>>>

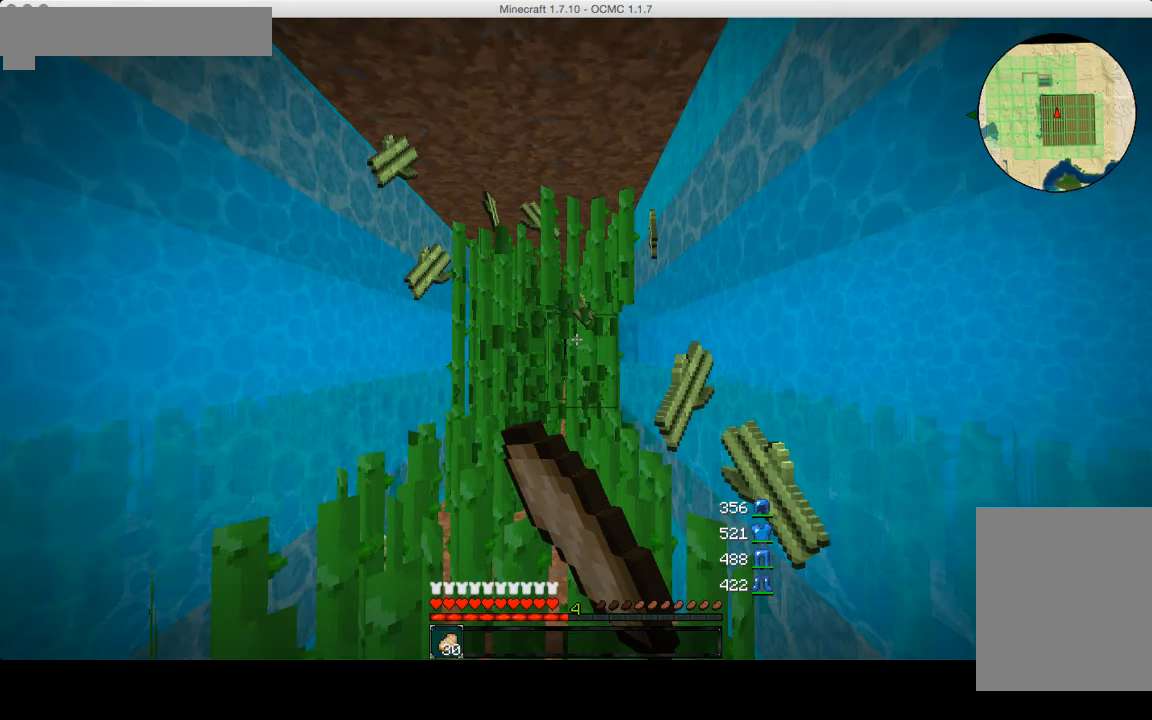
{"keys": ["a", "w"], "mouse": ["left"], "events": []}
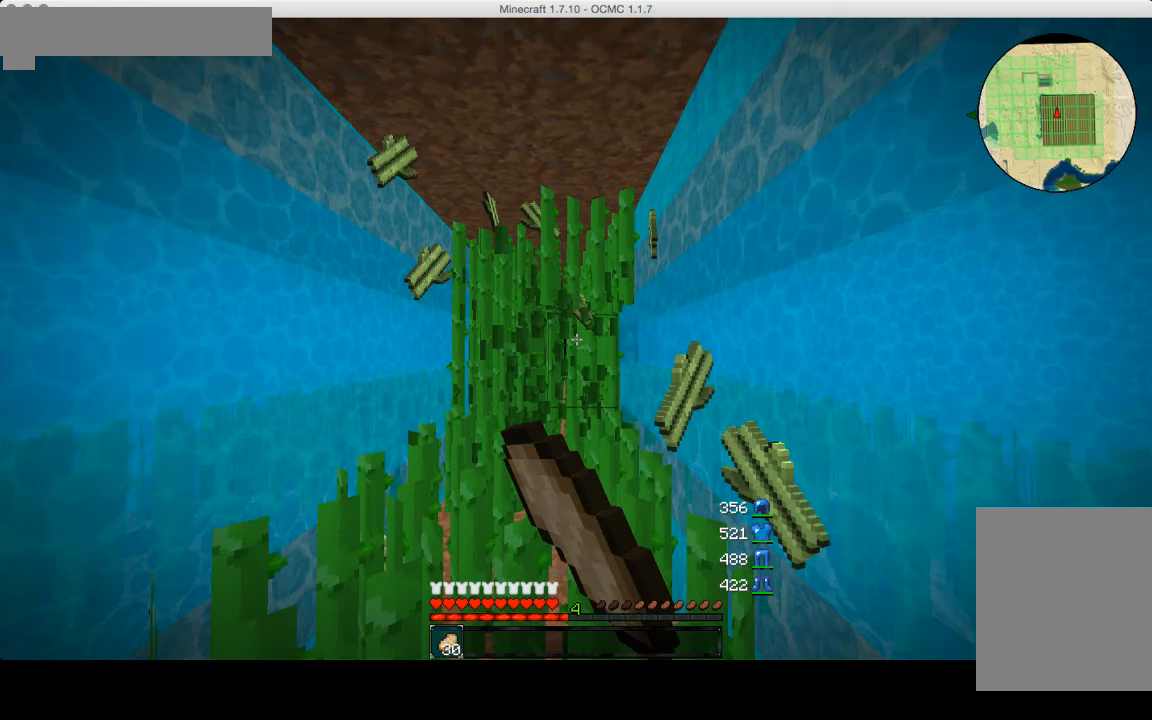
{"keys": ["a", "w"], "mouse": ["left"], "events": []}
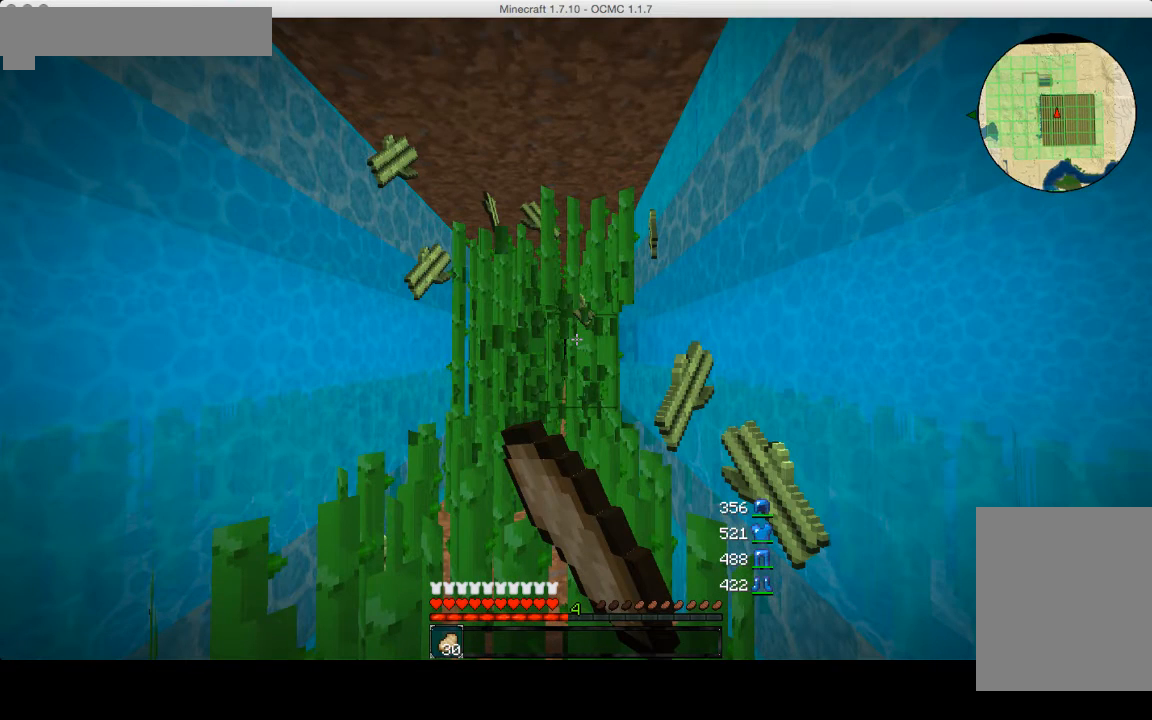
{"keys": ["a", "w"], "mouse": ["left"], "events": []}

<<<

» **EXERCISE REQUIREMENTS**: Please ensure that the data above is repeated exactly, with no pictures in the copy.

» **ANSWER BOX**:
{"keys": ["a", "w"], "mouse": ["left"], "events": []}
{"keys": ["a", "w"], "mouse": ["left"], "events": []}
{"keys": ["a", "w"], "mouse": ["left"], "events": []}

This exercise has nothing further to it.